To be fair, a number of those countries will have many native languages, sometimes without a clear majority, so writing the national anthem in a colonial language is a fair compromise.

I like the Hymn of the Soviet Union, March of the Volunteers, the National Anthem of the Republic of China, and La Marseillaise.

South Vietnam had a pretty cool one.

Marcha Real sounds cooler to me with the Franco-era lyrics.

Along the same lines, I like some nationalistic songs too, like Die Wacht am Rhein and Rule Britannia.


----------



## opaltiger (Dec 15, 2009)

... said:


> Then there's this quote:
> 
> _To you, our pride past measure,
> Our girls! Your beauty, charm and grace!
> ...


oh _wow_ it translates awfully


----------



## Shiny Grimer (Dec 16, 2009)

I think they tried to make it rhyme, so I don't know how accurate it is. :P



> To be fair, a number of those countries will have many native languages, sometimes without a clear majority, so writing the national anthem in a colonial language is a fair compromise.


Yeah, I've heard about that too, but I still don't think it's the best option.

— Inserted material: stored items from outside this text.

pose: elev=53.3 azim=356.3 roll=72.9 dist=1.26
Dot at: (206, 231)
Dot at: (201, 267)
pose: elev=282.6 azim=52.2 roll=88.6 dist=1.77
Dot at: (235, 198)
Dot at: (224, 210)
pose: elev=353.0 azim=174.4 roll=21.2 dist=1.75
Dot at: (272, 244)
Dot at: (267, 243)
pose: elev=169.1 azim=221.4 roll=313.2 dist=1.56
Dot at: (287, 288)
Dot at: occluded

Why not pull a South Africa on that one? Having the colonial language as the national anthem reinforces the idea that this is what the people should be speaking, that this is the language of prestige (and this attitude makes it easier for lower-class people that don't speak the "upper class languages" to be marginalized).


----------



## Lady Grimdour (Dec 16, 2009)

The Hymn of the Soviet Union.

Despite the issues with the Gulag and positive history, not to mention communism, the anthem gives you a sense of empowerment, like you can crush an elephant with your little toe.

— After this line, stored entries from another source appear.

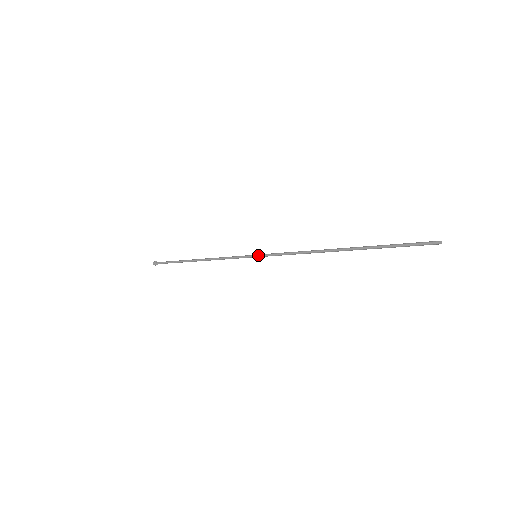
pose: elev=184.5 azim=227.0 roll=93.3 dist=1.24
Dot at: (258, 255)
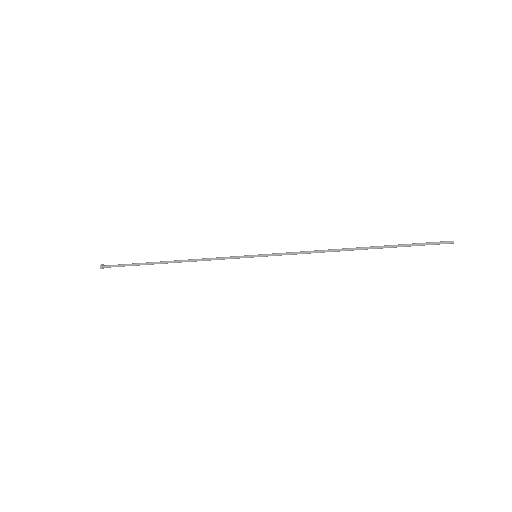
Dot at: (260, 254)
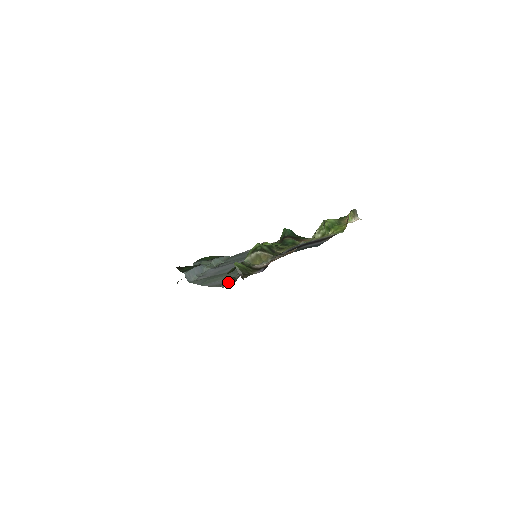
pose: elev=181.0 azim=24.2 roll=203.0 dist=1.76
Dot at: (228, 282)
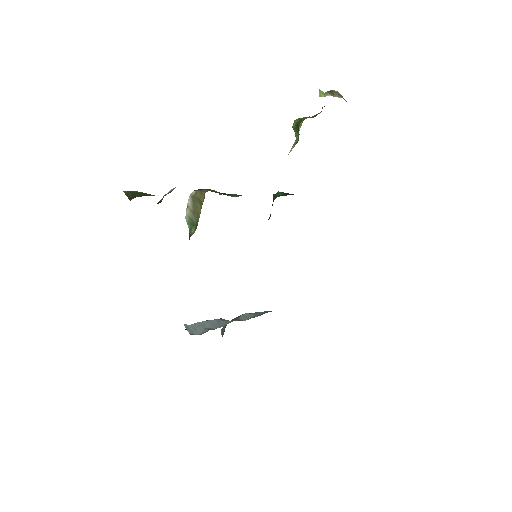
Dot at: occluded
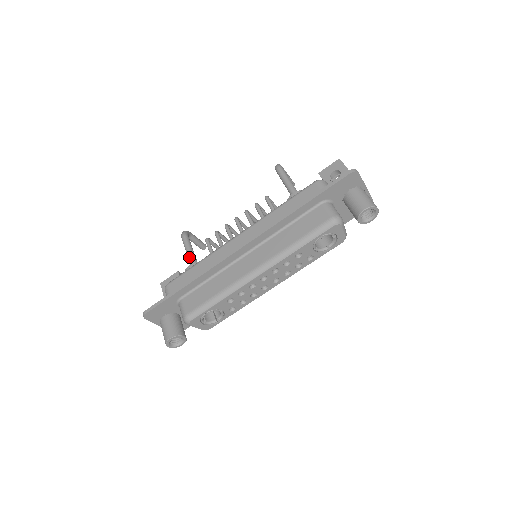
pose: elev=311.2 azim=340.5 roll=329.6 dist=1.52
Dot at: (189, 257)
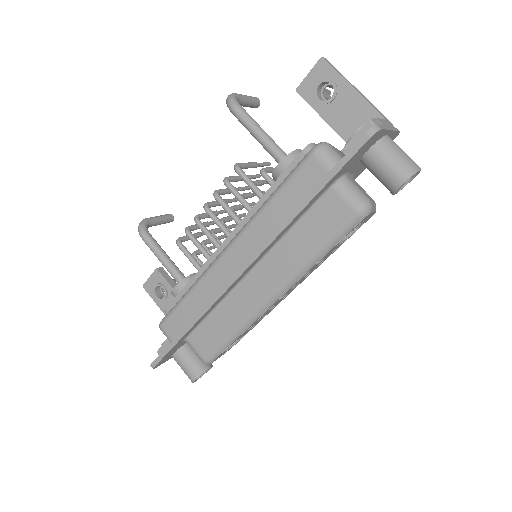
Dot at: (166, 268)
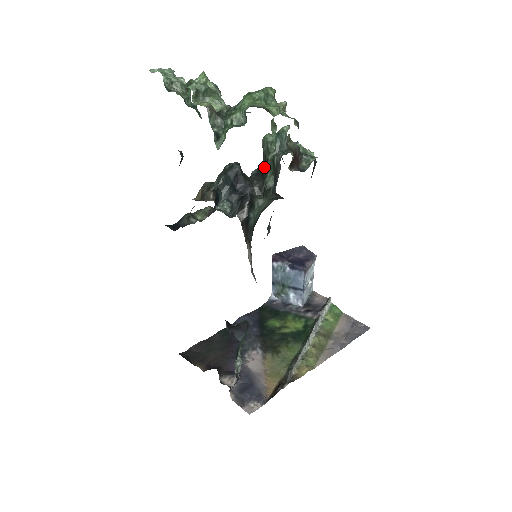
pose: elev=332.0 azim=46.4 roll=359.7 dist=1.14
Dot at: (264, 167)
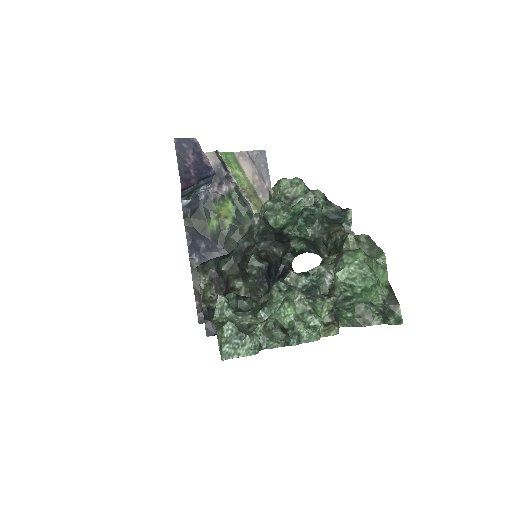
Dot at: (271, 231)
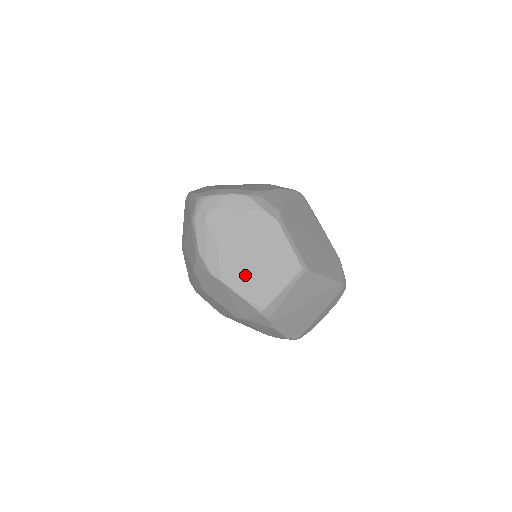
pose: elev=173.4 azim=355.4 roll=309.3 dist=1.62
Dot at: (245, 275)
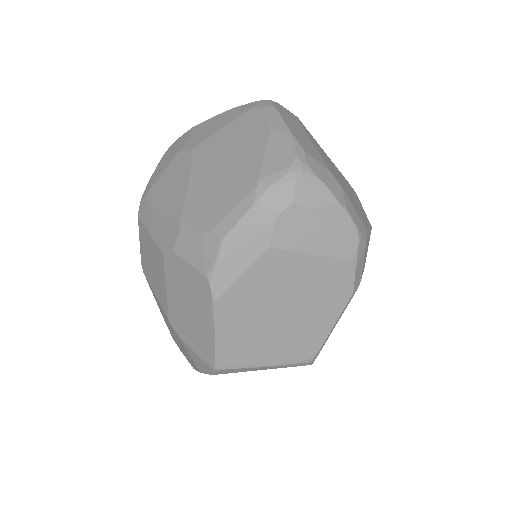
Dot at: (249, 319)
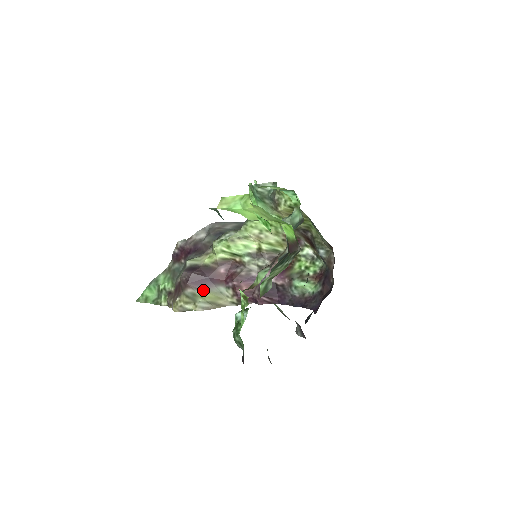
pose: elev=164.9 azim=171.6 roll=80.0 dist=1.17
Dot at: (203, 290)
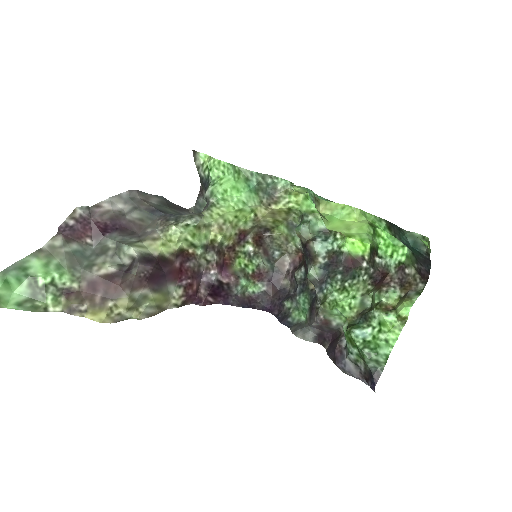
Dot at: (157, 290)
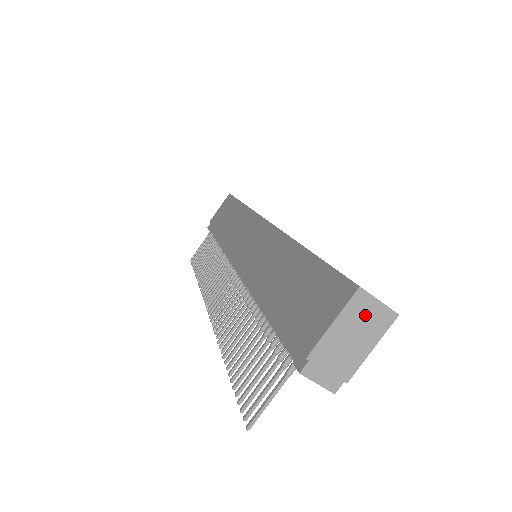
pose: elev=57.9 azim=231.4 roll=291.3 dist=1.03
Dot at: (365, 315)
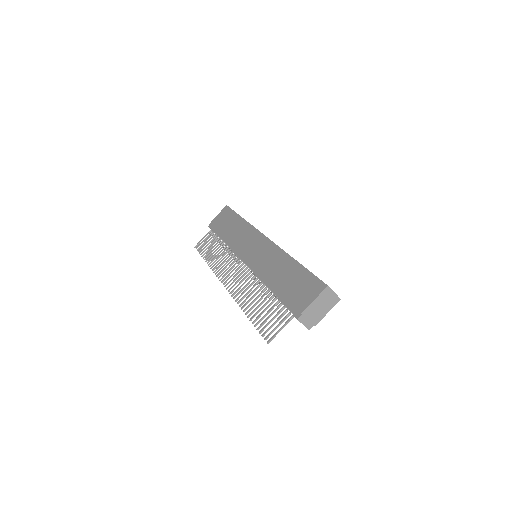
Dot at: (328, 298)
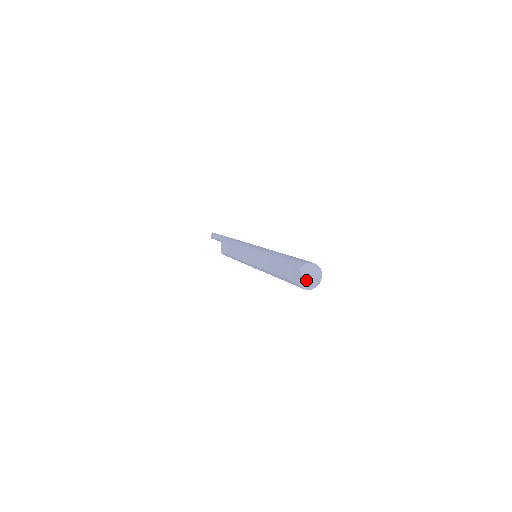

O Canada is the exact opposite, and I like it. Very... motherly.


----------



## foreign contaminant (Dec 16, 2009)

the US national anthem is okay, i guess. we totally ripped a british drinking song and attempted to make something patriotic out of it, which was a pretty successful endeavor. i agree with the sentiment that it's not an empowering piece of music.

.. am i the only one who, when someone says "god saves the queen", thinks of the sex pistols song?


----------



## opaltiger (Dec 16, 2009)

> I think they tried to make it rhyme, so I don't know how accurate it is. :P


yeah it looks like the translator just took the vague idea of each verse then composed entirely different lyrics. how odd! and dammit, there's no mention of god in the original >:(



> .. am i the only one who, when someone says "god saves the queen", thinks of the sex pistols song?


no


----------



## Tarvos (Dec 16, 2009)

too bad the sex pistols suck


----------



## Tailsy (Dec 16, 2009)

opaltiger said:


> only scotland would have an anthem yearning for rain, I think.


Well of course! Have you ever seen a happy Scottish person who's on holiday? Even Scottish expats are constantly depressed because they aren't being rained on every time they step out of their front door.

(And Flower of Scotland is pretty much LOL ENGLAND WE BEAT YOU ONCE HA HA HA HA LOSER.)
(Slovene is _such_ a pretty word. Irrelevantly.)


----------